SOURCE PASSAGE >>
--- begin ---

The State presented no evidence that controverted the defendant's evidence on this mitigating circumstance and does not argue that any such evidence was presented. We have held that "[w]here ... all of the evidence in [a capital prosecution], if believed, tends to show that a particular mitigating circumstance does exist, the defendant is entitled to a peremptory instruction on that circumstance." State v. Johnson, 298 N.C. 47, 76, 257 S.E.2d 597, 618 (1979). As the evidence supporting the mitigating circumstance found in N.C.G.S. § 15A-2000(f)(2) was uncontroverted, it was error for the trial court to deny the defendant's request for a peremptory instruction thereon. Cf. State v. Green, 336 N.C. 142, 172-74, 443 S.E.2d 14, 32 (1994) (peremptory instructions relating to nonstatutory mitigating circumstances differ *883 from those relating to statutory mitigating circumstances).
We cannot conclude that this error was harmless beyond a reasonable doubt. One or more of the jurors found that this statutory mitigating circumstance existed; however, we do not know whether all of the jurors did. Assuming, as we must, that not all jurors found this mitigating circumstance existed, it is possible that had the peremptory instruction been given, more or all would have done so. See State v. Gay, 334 N.C. 467, 492-94, 434 S.E.2d 840, 855 (1993) (determining that failure to instruct peremptorily on uncontroverted, nonstatutory mitigating circumstances could not be held harmless beyond a reasonable doubt because more or all jurors might have found the circumstance if a peremptory instruction had been given). It is reasonably possible that the number of circumstances found by each juror could have had an effect on the juror's balancing of the mitigating circumstances against the aggravating circumstances, thereby affecting the sentencing recommendation. See id. Therefore, the defendant is entitled to a new capital sentencing proceeding.
The defendant has brought forward additional assignments of error. Although we need not address those assignments in light of our holding that the defendant is entitled to a new capital sentencing proceeding, the issues presented in some of those assignments are almost certain to arise again in any new capital sentencing proceeding the defendant is subjected to. For that reason, we elect to discuss the following additional assignments of error.

--- end ---

DATASET RECORDS >>
--- begin ---

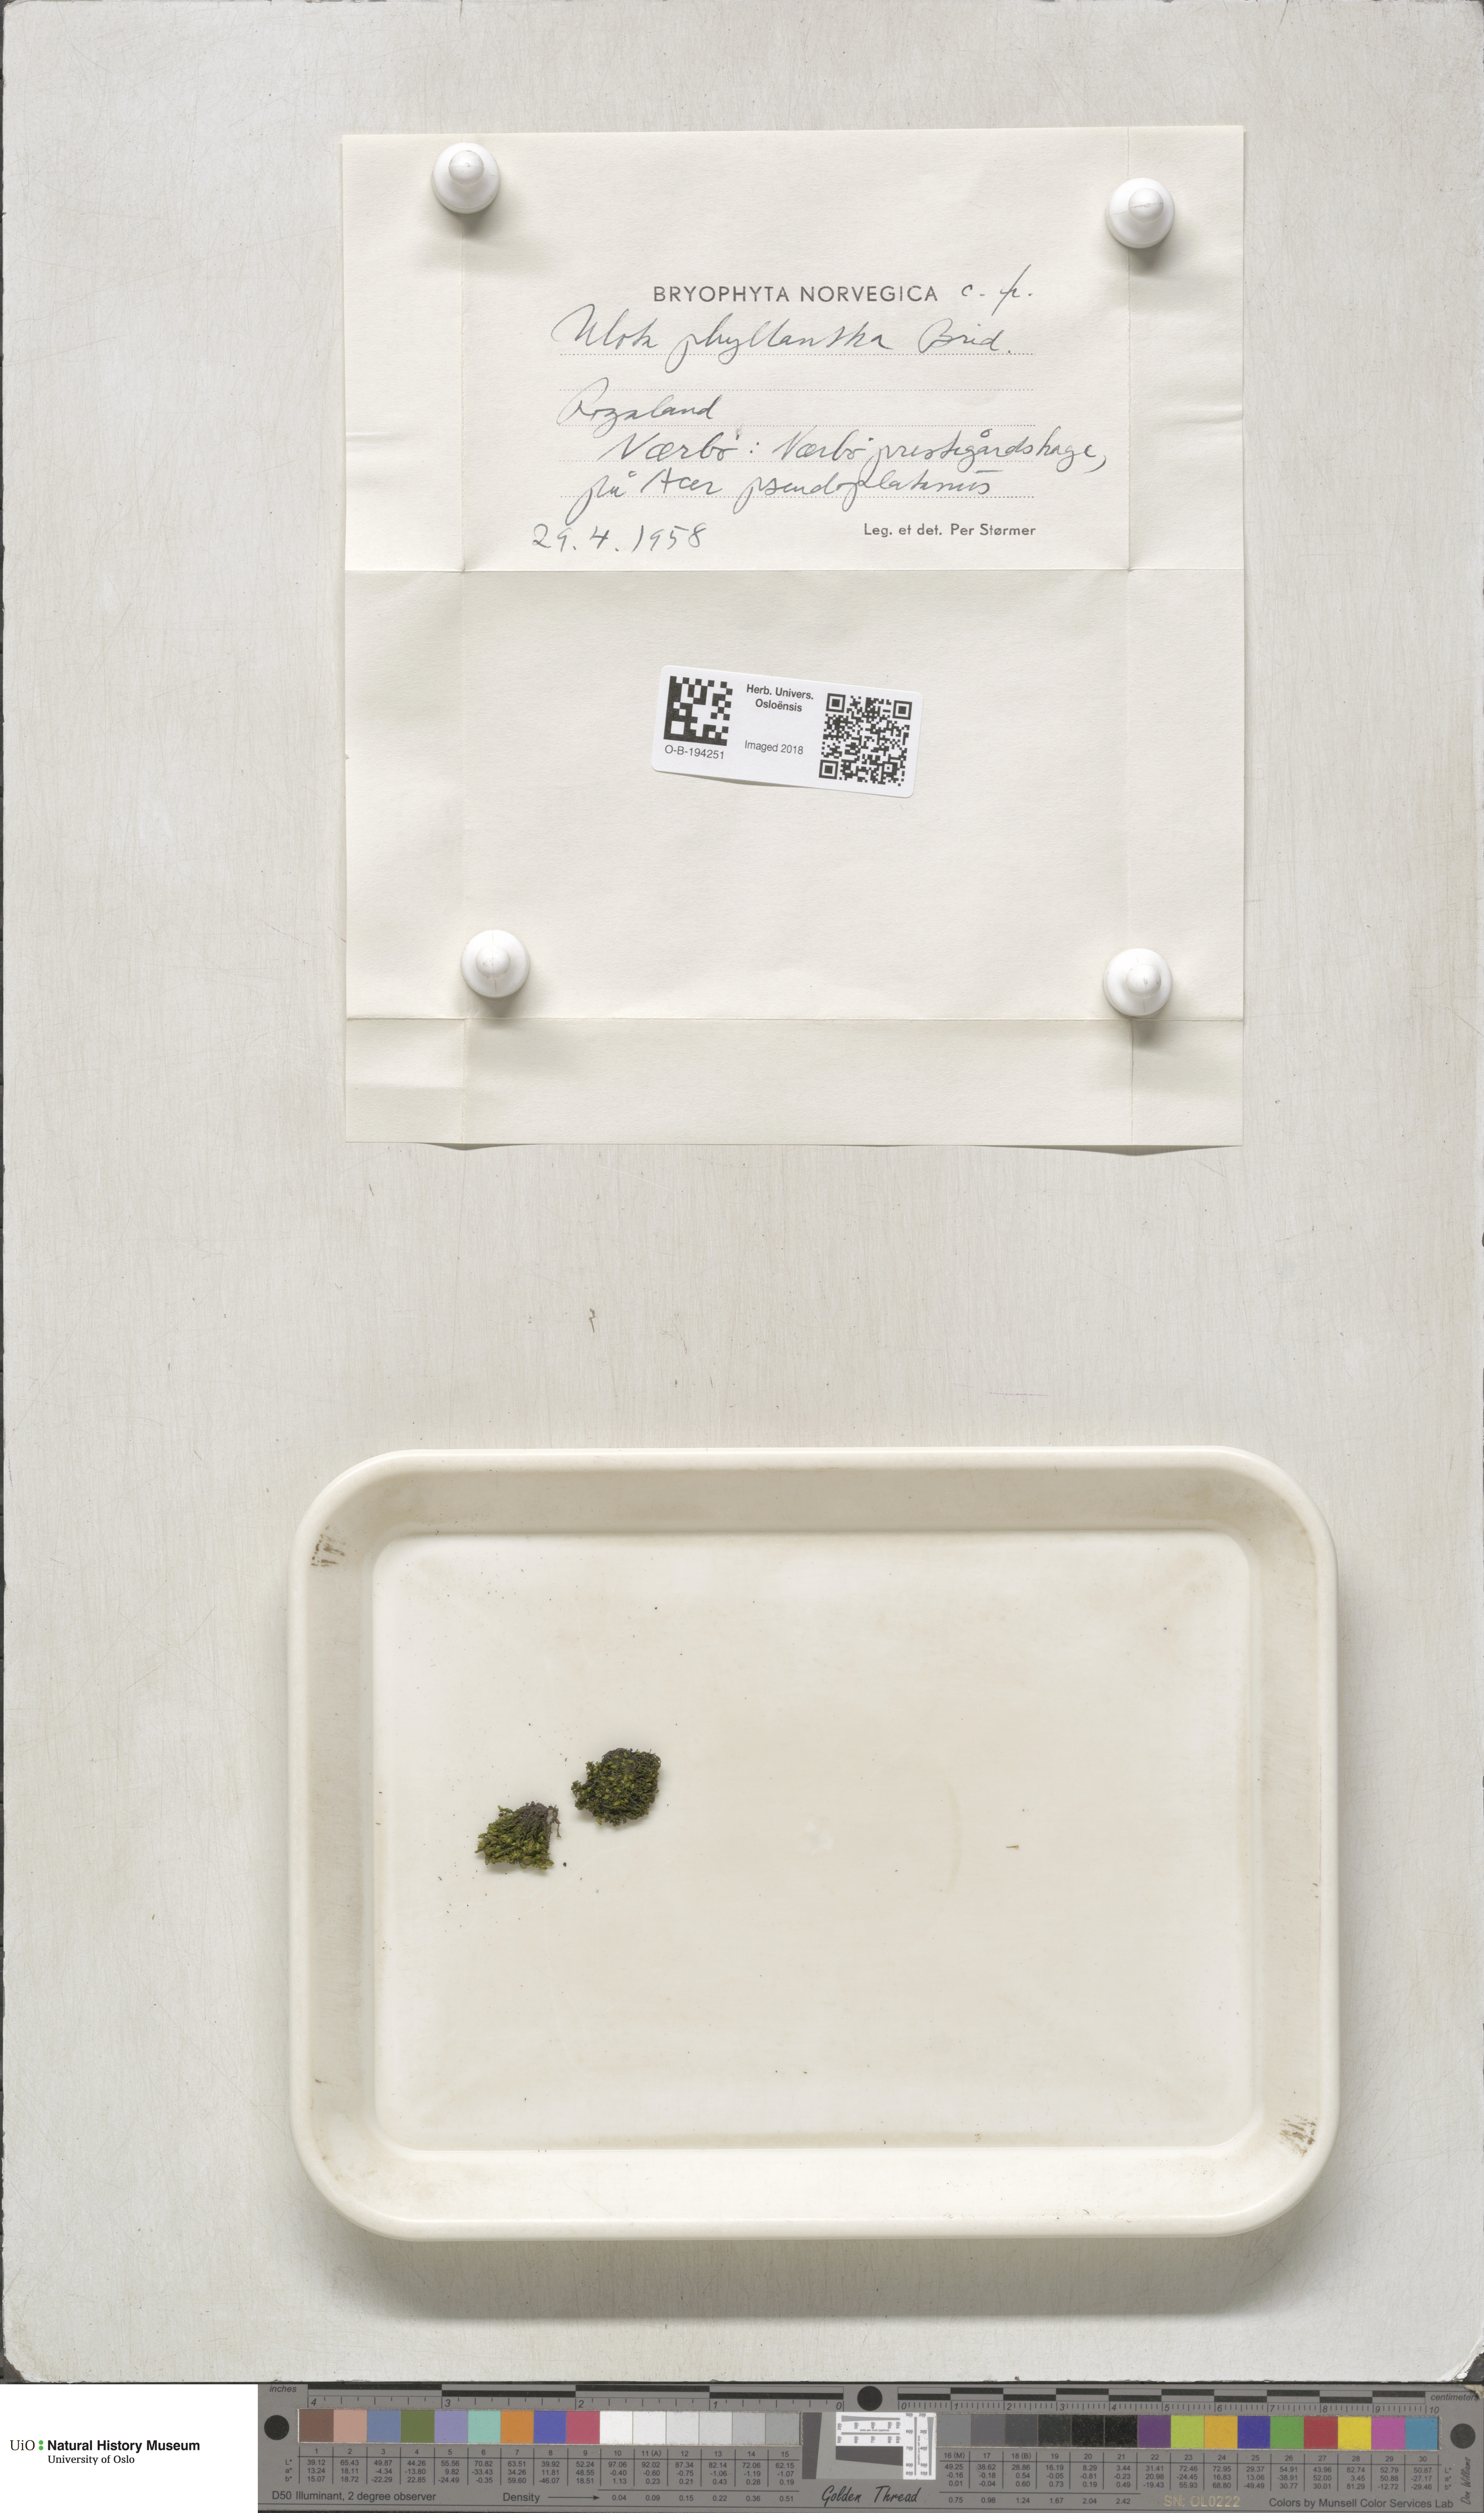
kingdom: Plantae
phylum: Bryophyta
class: Bryopsida
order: Orthotrichales
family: Orthotrichaceae
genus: Plenogemma
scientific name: Plenogemma phyllantha
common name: Frizzled pincushion
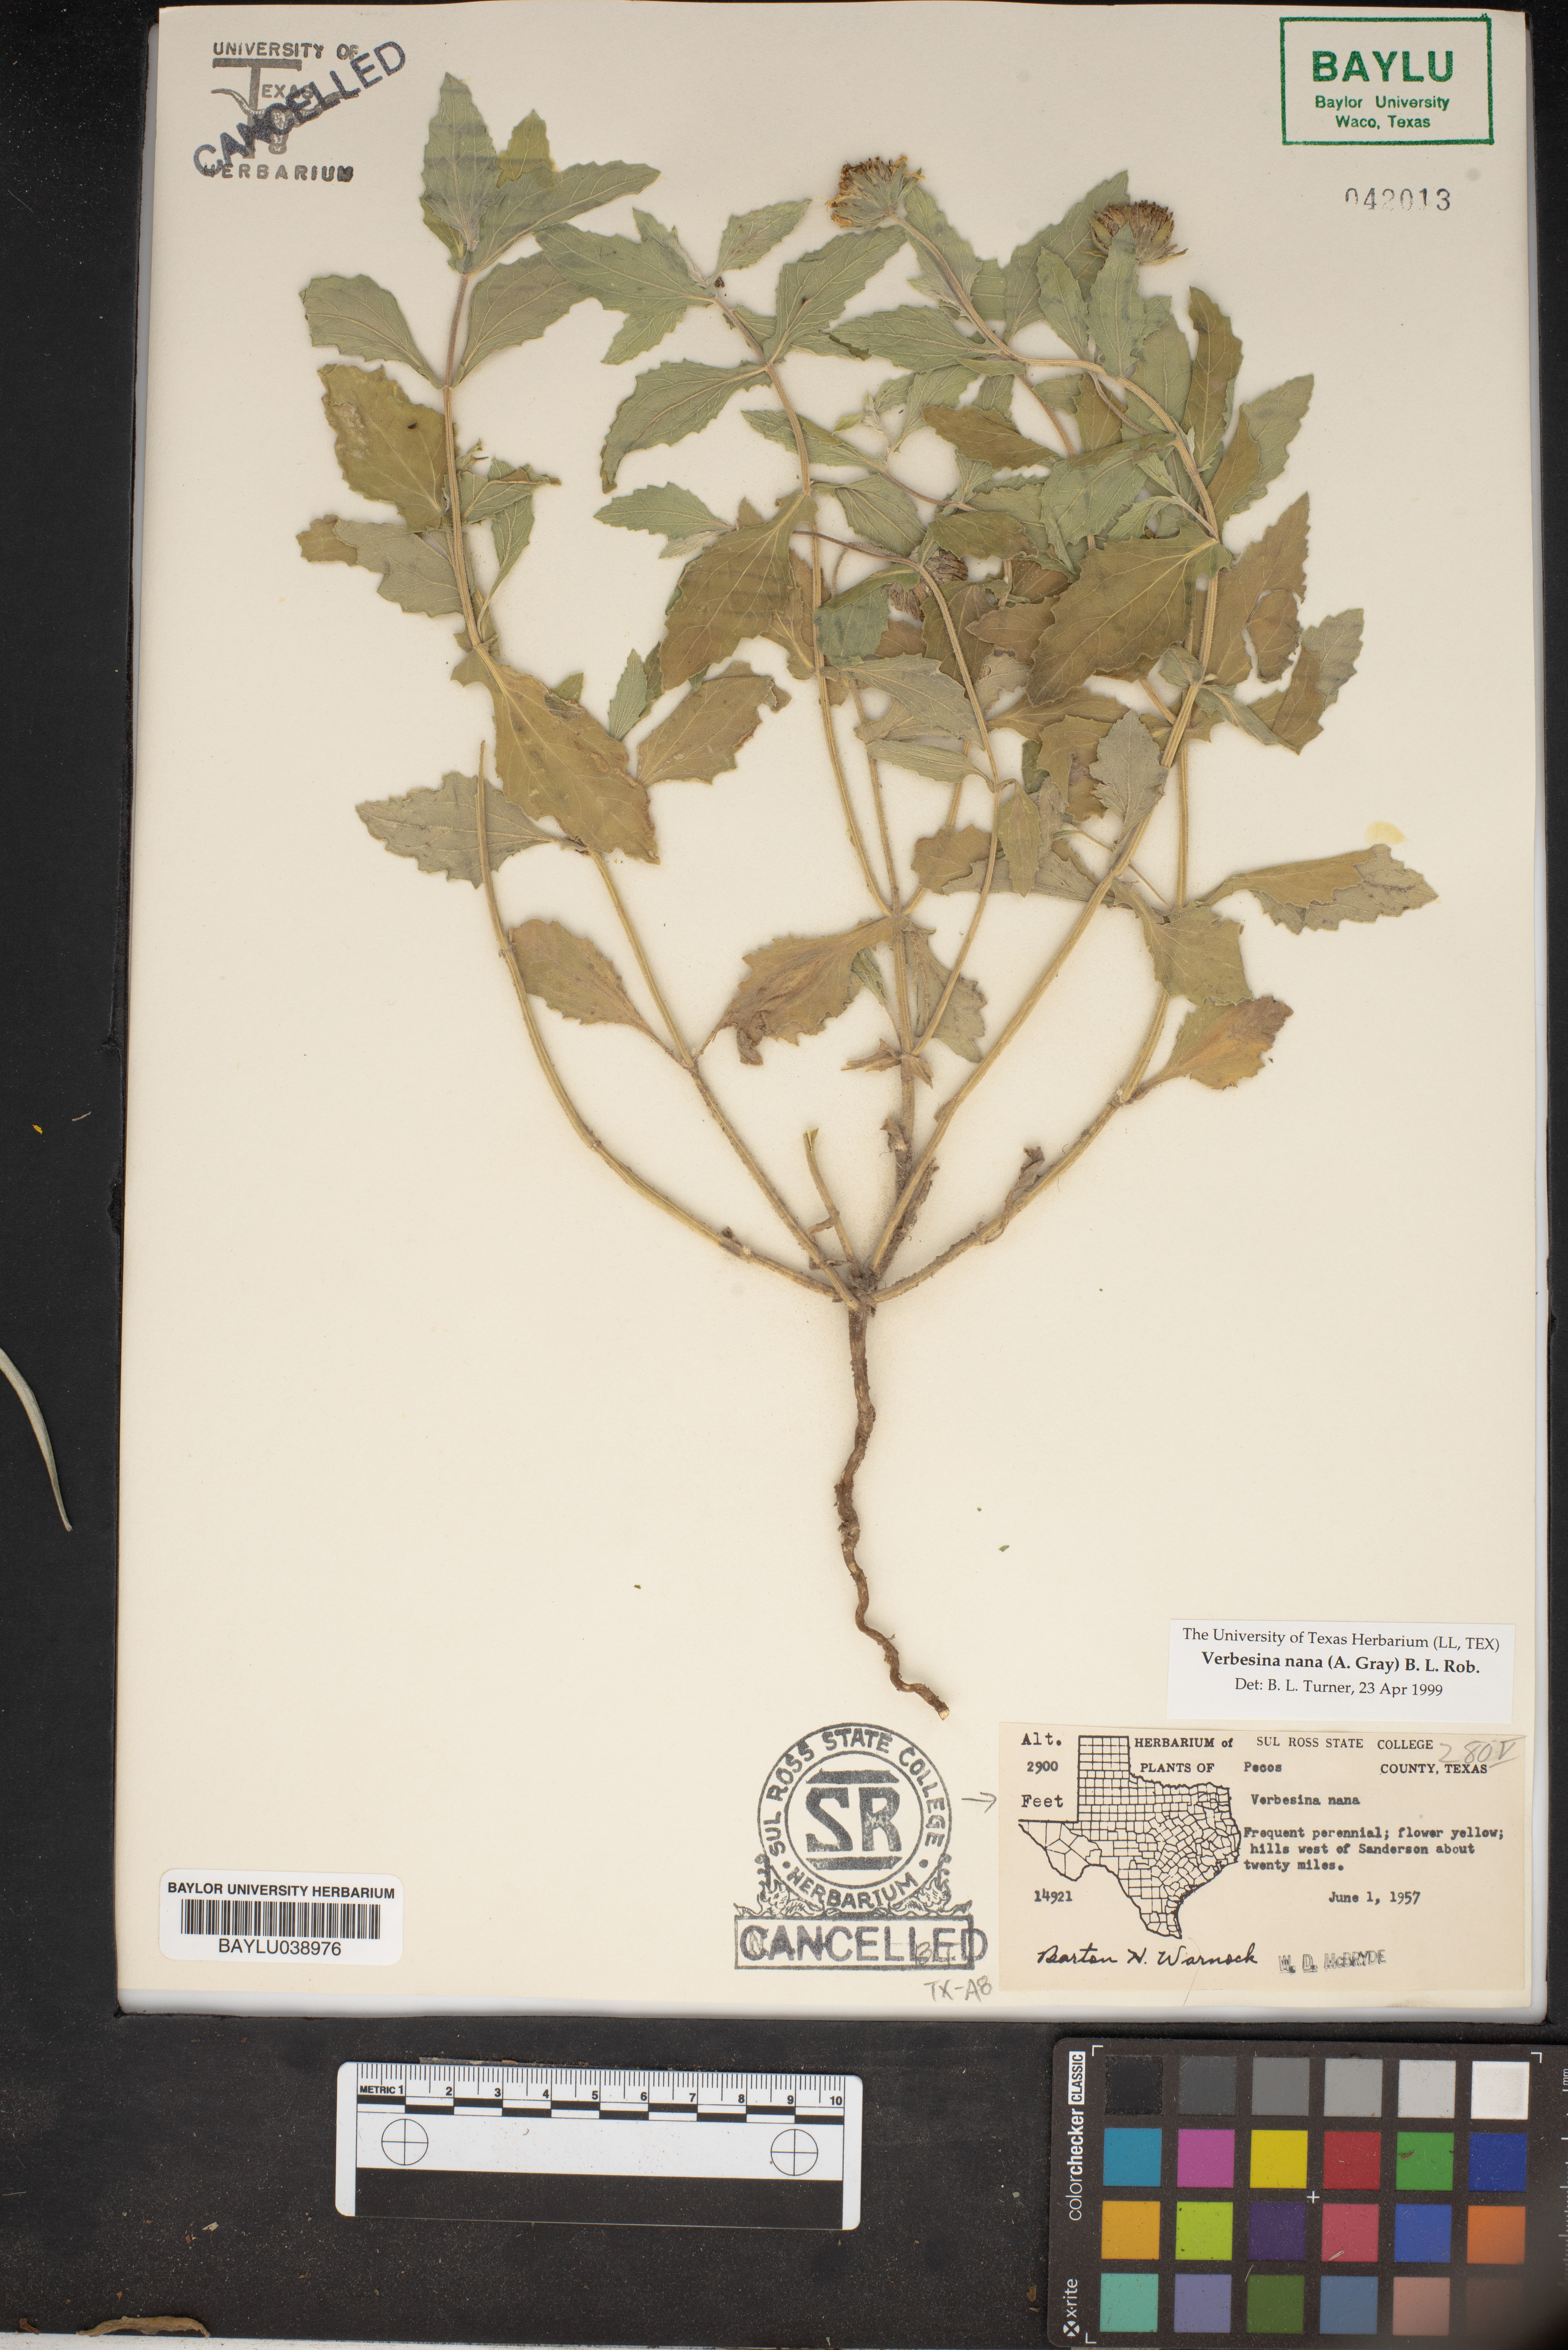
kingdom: Plantae
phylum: Tracheophyta
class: Magnoliopsida
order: Asterales
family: Asteraceae
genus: Verbesina
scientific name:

--- end ---

INSTRUCTIONS >>
**1.** Give again, unchanged, the rows running from the line that contains "genus: Plenogemma" through the end of the rows, leaving out the picture lines.
**2.** Proceed with the capital sentencing opinion, starting right after its last sentence.

ANSWERS FOR THE EXERCISE >>
**1.**
genus: Plenogemma
scientific name: Plenogemma phyllantha
common name: Frizzled pincushion
kingdom: Plantae
phylum: Tracheophyta
class: Magnoliopsida
order: Asterales
family: Asteraceae
genus: Verbesina
scientific name:

**2.**
The defendant assigns as error the trial court's submission of the aggravating circumstance that the defendant previously had been convicted of a felony involving the use of violence. N.C.G.S. § 15A-2000(e)(3) (1988). The defendant had been convicted of the felony of attempted second-degree rape against a person other than the victim in the case before us. The court instructed that "attempted rape is by definition a felony involving the use of violence to the person." The defendant contends that no evidence was presented from which the jury could find beyond a reasonable doubt that the attempted second-degree rape involved violence or the threat of violence. He argues that because the State only offered proof of his conviction for second-degree rape by presenting the judgment, it failed to present evidence sufficient to prove the aggravating circumstance beyond a reasonable doubt. He reasons that the conviction is insufficient to prove the use of or threatened use of violence because second-degree rape may be predicated on sexual intercourse with a person who is mentally defective, mentally incapacitated, or physically helpless. N.C.G.S. § 14-27.3(a)(2) (1993). Thus, according to the defendant, the trial court should not have submitted the circumstance based solely on the judgment entered upon the conviction. We do not agree.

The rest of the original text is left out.